Summary of story from The New York Times, 10.2.11.

The Afghan government is drafting plans to clamp down on women’s shelters because they fear shelters compete between modern values and traditional ways.

Government officials believe their very existence, at best, encourages girls to run away from home and, at worst, are fronts for brothels.

The changes in the law would require a teenager like Sabra, who was ostracised for refusing to marry a 52-year-old widower with five children, to justify her flight to an eight-member government panel.

They would determine whether she needed to be in a shelter or should be sent to jail or back home, where she would be at risk of a beating or even death.
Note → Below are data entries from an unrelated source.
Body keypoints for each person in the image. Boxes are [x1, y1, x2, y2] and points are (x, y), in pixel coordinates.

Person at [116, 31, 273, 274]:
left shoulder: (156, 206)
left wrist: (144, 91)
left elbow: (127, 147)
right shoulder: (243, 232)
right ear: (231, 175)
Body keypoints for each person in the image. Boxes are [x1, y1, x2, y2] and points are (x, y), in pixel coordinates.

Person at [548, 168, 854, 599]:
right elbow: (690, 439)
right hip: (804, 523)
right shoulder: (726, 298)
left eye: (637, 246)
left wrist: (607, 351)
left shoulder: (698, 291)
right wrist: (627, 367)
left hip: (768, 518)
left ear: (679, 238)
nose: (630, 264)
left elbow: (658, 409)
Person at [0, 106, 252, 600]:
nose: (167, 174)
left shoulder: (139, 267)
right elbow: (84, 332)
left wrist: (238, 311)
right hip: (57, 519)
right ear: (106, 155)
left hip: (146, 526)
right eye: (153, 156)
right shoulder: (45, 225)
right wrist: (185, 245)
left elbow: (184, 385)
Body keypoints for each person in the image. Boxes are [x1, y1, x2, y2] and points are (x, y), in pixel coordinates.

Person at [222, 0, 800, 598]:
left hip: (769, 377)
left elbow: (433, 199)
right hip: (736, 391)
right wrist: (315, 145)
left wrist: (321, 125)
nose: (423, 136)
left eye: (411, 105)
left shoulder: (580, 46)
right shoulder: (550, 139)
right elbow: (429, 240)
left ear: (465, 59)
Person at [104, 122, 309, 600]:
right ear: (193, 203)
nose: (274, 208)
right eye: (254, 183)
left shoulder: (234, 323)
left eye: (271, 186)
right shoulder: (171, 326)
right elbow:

She would also have to undergo a physical exam that could include a virginity test.

Manizha Naderi, the director of Women for Afghan Women, which runs three shelters and five family counseling centers around the country, said:  “I’m not sure why they are doing it — maybe because the government is becoming more conservative and to appease the Taliban they are doing things like this.”

“Domestic violence is cultural and it takes time to change and it will change, but women need a safe place when they are a victim of violence,” she added.

Some conservative members of parliament would like to have the shelters closed altogether.

Hajji Neyaz Mohammed, a lawmaker from Ghazni Province, bluntly condemned shelters as “the official places for increasing perversion in our country.”

“These shelters create problems in families and homes, and they motivate girls to flee from their houses,” he said.

There are about 14 women’s shelters in Afgansitan, funded by a mix of international organisations, private donors and Western governments.